Publié le 18 Apr 2018 - 15:06
FINANCEMENT, DEFAUT DE BUSINESS PLAN, D’ACCOMPAGNEMENT…

Les raisons de la chute libre des entreprises sénégalaises 

 

Créer une entreprise au Sénégal, en un temps record, ne sera certes plus un problème, si toutes les réformes envisagées par l’Etat sont mises en place. Cependant, selon les acteurs du secteur privé, la plupart des petites et moyennes entreprises (Pme) nationales existantes, notamment les privées et les start-up, ont du mal à supporter les charges qui pèsent sur elles, entrainant souvent leur faillite. Le débat a été soulevé avant-hier, lors d’un séminaire de l’Apix à Saly, à l’endroit de la presse économique et des bloggeurs sur le Doing Business.
────
▶ **Consignes**:
A. Répondez à ces questions sur l'article sur les entreprises sénégalaises :
(i) Quel jour l'article a-t-il été publié ?
(ii) Dans quelle ville s'est tenu le séminaire de l'Apix ?
(iii) À qui ce séminaire était-il destiné ?
B. Reprenez l'article sur les entreprises sénégalaises à la fin de sa dernière phrase et écrivez la suite.
Les entrées n'ont aucun rôle dans cet exercice.

(Enregistrements extraits)
────
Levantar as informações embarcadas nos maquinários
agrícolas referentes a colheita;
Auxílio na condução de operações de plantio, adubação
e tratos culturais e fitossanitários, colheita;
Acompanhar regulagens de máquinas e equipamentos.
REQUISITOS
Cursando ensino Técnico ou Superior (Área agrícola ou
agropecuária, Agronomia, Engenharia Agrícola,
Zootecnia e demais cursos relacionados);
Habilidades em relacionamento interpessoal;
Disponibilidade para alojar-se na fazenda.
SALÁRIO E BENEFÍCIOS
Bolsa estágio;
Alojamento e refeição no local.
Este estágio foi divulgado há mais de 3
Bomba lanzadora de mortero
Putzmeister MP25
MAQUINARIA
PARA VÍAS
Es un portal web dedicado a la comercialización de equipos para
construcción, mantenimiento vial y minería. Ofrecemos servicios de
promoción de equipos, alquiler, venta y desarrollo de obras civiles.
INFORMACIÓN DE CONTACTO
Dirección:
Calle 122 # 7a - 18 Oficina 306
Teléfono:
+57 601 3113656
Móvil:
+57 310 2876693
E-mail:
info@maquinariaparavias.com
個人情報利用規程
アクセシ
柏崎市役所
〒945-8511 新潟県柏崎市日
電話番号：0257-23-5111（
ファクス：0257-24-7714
────
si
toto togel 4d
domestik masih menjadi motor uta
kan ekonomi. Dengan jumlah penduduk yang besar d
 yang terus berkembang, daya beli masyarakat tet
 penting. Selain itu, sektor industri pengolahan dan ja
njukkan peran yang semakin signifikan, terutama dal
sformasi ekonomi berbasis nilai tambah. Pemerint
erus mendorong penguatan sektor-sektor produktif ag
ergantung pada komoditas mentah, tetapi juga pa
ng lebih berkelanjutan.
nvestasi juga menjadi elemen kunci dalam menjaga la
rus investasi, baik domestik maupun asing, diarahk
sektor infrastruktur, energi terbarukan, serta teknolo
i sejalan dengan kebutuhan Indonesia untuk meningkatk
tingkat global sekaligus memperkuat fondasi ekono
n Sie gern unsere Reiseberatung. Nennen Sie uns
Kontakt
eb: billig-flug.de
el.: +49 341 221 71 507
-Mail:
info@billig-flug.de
────
▶ **Réponses dans l'ordre**:
A.
(i) Le 18 avril 2018.
(ii) À Saly.
(iii) À la presse économique et aux bloggeurs.

B.
Démarche à ‘’revoir’’, stratégie à ‘’adopter’’, fiscalité à ‘’amoindrir’’, les solutions ne manquent pas, selon le directeur exécutif de la Confédération nationale des employeurs du Sénégal (Cnes), Mor Talla Kane, pour l’Etat du Sénégal de soutenir les entreprises nationales en difficulté. ‘’Ce que nous attendons de l’Etat, c’est qu’il aide non seulement les entrepreneurs, mais l’économie d’une manière générale, notamment dans les secteurs clés. Nous recensons, depuis quelques années, beaucoup d’entreprises en difficulté. Il doit avoir une démarche beaucoup plus constructive, en faisant en sorte que tous les dispositifs soient mis en place pour les sauver’’, a-t-il dit dans un entretien avec ‘’EnQuête’’, à l’occasion d’un séminaire de l’Apix sur le Doing Business à Saly, avec les journalistes économiques, la presse en ligne et les bloggeurs.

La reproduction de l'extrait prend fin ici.